LISTED ENTRIES:
◇ ◇ ◇ ◇ ◇ ◇ ◇

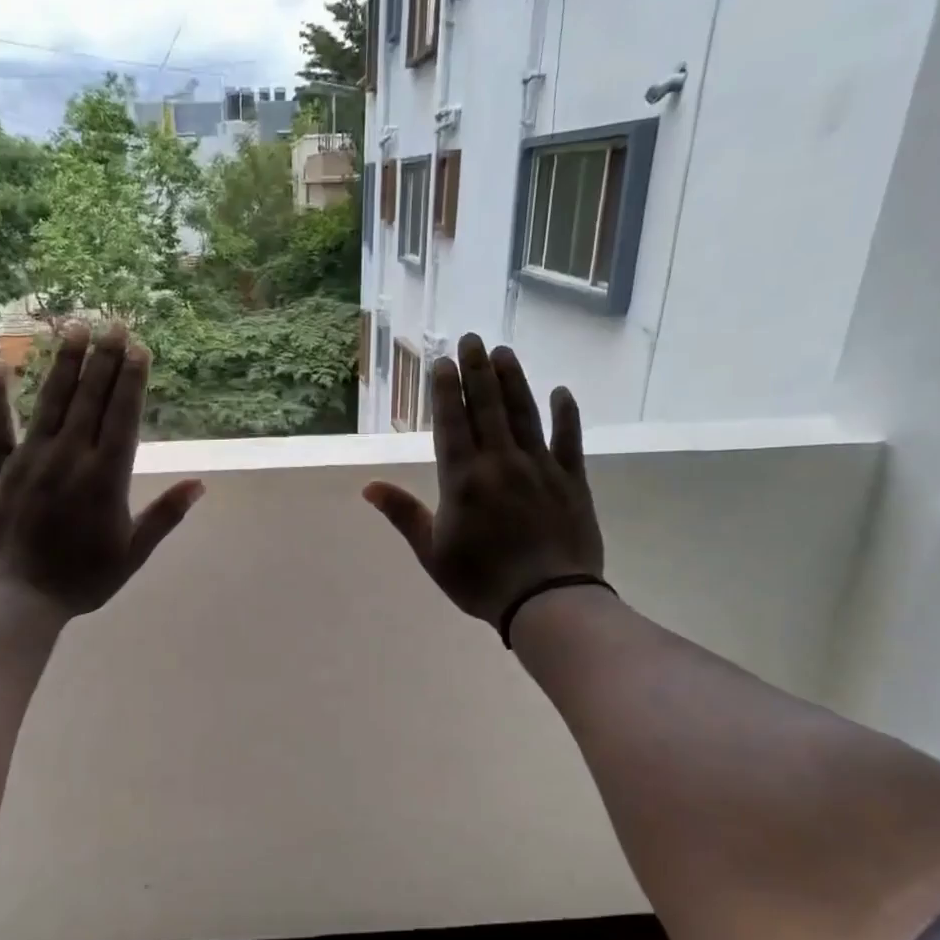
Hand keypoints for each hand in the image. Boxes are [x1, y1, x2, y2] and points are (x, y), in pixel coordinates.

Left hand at [0, 322, 204, 616]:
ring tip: (74, 327)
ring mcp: (30, 457)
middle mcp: (70, 456)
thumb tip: (200, 484)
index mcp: (106, 477)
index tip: (138, 347)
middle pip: (90, 398)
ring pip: (51, 400)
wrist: (13, 598)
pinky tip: (1, 364)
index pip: (123, 416)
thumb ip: (165, 516)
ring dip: (64, 362)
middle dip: (104, 358)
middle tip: (112, 323)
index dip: (131, 379)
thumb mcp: (132, 553)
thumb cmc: (80, 580)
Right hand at [363, 333, 603, 626]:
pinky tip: (561, 392)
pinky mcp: (571, 480)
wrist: (547, 600)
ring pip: (524, 414)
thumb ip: (403, 514)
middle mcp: (500, 462)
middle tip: (472, 338)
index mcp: (463, 479)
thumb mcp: (431, 552)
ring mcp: (539, 468)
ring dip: (513, 381)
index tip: (444, 360)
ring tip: (504, 353)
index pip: (451, 423)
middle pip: (487, 407)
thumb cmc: (480, 581)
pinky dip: (565, 414)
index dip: (446, 390)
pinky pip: (568, 439)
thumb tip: (368, 486)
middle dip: (477, 370)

◇ ◇ ◇ ◇ ◇ ◇ ◇

THE PROBLEM: Tally every line above that has the word "ring", and report the total with no other words.

RESPONSE: 8